Yes. The effect is actually very similar to a refrigerator/air conditioner. You could make an open-cycle air conditioner that uses the air itself as a working fluid and works as [partly] described in the link. But here, there's no compressor and no heat exchanger, both of which are required for it to work.
If the conical path tends to speed up the air a bit, cooling by perspiration could be increased and cool people down better.
Yes, but only insofar as velocity can be a proxy for volumetric flow rate. If moving the air faster gets it where it needs to go, that's great, but in terms of cooling a room, even the claimed velocity increase comes at the expense of volumetric flow rate, which decreases the amount of cooling done in the room.
 
  • #6
even the claimed velocity
except that it could cause more evaporative cooling of sweat. In the 'west' we would use an electric fan perhaps.
 
  • #7
except that it could cause more evaporative cooling of sweat. In the 'west' we would use an electric fan perhaps.

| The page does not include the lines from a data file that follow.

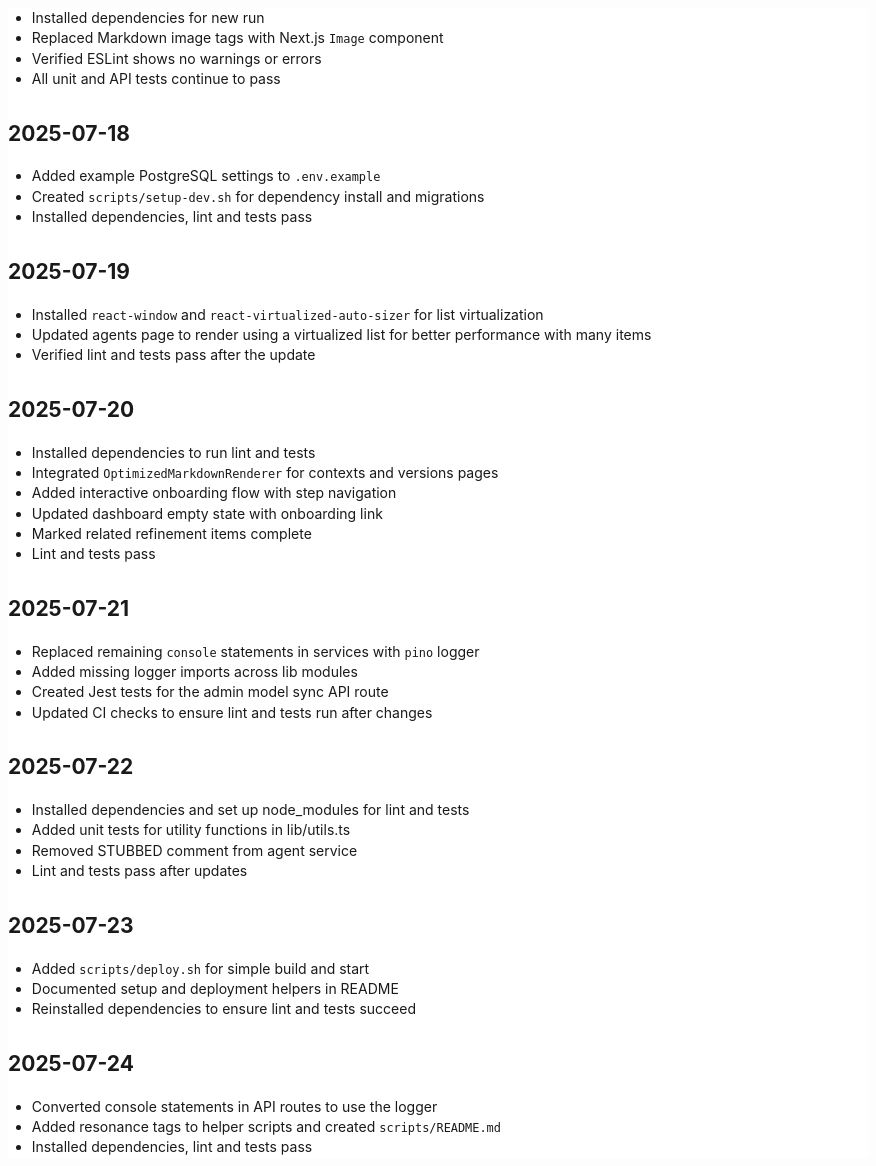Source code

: - Installed dependencies for new run
- Replaced Markdown image tags with Next.js `Image` component
- Verified ESLint shows no warnings or errors
- All unit and API tests continue to pass

## 2025-07-18

- Added example PostgreSQL settings to `.env.example`
- Created `scripts/setup-dev.sh` for dependency install and migrations
- Installed dependencies, lint and tests pass

## 2025-07-19

- Installed `react-window` and `react-virtualized-auto-sizer` for list virtualization
- Updated agents page to render using a virtualized list for better performance with many items
- Verified lint and tests pass after the update

## 2025-07-20

- Installed dependencies to run lint and tests
- Integrated `OptimizedMarkdownRenderer` for contexts and versions pages
- Added interactive onboarding flow with step navigation
- Updated dashboard empty state with onboarding link
- Marked related refinement items complete
- Lint and tests pass

## 2025-07-21

- Replaced remaining `console` statements in services with `pino` logger
- Added missing logger imports across lib modules
- Created Jest tests for the admin model sync API route
- Updated CI checks to ensure lint and tests run after changes


## 2025-07-22

- Installed dependencies and set up node_modules for lint and tests
- Added unit tests for utility functions in lib/utils.ts
- Removed STUBBED comment from agent service
- Lint and tests pass after updates

## 2025-07-23

- Added `scripts/deploy.sh` for simple build and start
- Documented setup and deployment helpers in README
- Reinstalled dependencies to ensure lint and tests succeed

## 2025-07-24

- Converted console statements in API routes to use the logger
- Added resonance tags to helper scripts and created `scripts/README.md`
- Installed dependencies, lint and tests pass
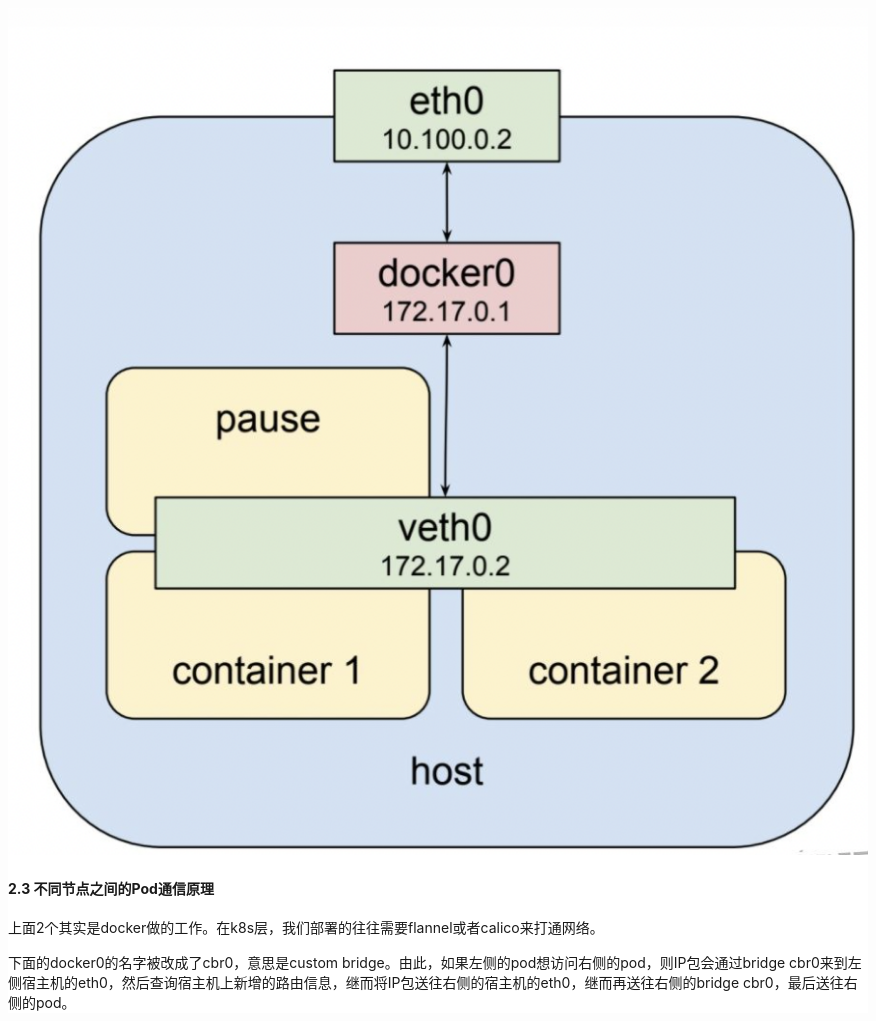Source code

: ![image-20220319175922049](../images/cni-1.png)

#### 2.3 不同节点之间的Pod通信原理

上面2个其实是docker做的工作。在k8s层，我们部署的往往需要flannel或者calico来打通网络。

下面的docker0的名字被改成了cbr0，意思是custom bridge。由此，如果左侧的pod想访问右侧的pod，则IP包会通过bridge cbr0来到左侧宿主机的eth0，然后查询宿主机上新增的路由信息，继而将IP包送往右侧的宿主机的eth0，继而再送往右侧的bridge cbr0，最后送往右侧的pod。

I'm really not trying to be nitpicky here; it is volumetric flow rate, not velocity, that determines cooling rate. They are often proportional and can be used interchangeably, but in this case they are not.
 
  • #8
it is volumetric flow rate, not velocity, that determines cooling rate.
Is that true for forced evaporation? It doesn't feel right to me. But perhaps there's some compromise here. Perhaps a faster, narrow flow would have more velocity and, hence greater local flow rate.